• [INSTRUCTIONS FOR THE TASK]:
Collect every line in the rows below that contains the word "сыном". Uppercase and lowercase letters count as different.

Saved data entries

──────────────────────────────

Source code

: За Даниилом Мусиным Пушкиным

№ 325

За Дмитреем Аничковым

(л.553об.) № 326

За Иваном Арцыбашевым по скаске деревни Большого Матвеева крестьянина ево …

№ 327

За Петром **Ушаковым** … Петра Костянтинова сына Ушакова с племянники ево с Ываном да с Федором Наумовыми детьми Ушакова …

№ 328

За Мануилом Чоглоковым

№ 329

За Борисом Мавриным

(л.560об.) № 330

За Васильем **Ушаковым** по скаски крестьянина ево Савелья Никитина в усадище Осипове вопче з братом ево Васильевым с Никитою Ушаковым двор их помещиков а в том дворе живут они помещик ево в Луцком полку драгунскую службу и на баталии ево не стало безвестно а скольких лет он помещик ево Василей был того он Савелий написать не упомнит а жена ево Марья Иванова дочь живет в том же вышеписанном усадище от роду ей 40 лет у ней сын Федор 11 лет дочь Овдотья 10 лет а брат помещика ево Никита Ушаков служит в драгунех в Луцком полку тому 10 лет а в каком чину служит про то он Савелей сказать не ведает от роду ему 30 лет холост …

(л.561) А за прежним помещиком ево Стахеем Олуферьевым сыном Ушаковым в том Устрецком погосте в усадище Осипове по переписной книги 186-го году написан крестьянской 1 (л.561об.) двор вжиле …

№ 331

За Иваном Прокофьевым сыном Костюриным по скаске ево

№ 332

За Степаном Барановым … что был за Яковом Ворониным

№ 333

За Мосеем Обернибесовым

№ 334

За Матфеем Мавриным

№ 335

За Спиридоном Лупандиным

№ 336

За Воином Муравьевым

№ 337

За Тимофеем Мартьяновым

──────────────────────────────

• [OUTPUT BELOW]:
(л.561) А за прежним помещиком ево Стахеем Олуферьевым сыном Ушаковым в том Устрецком погосте в усадище Осипове по переписной книги 186-го году написан крестьянской 1 (л.561об.) двор вжиле …
За Иваном Прокофьевым сыном Костюриным по скаске ево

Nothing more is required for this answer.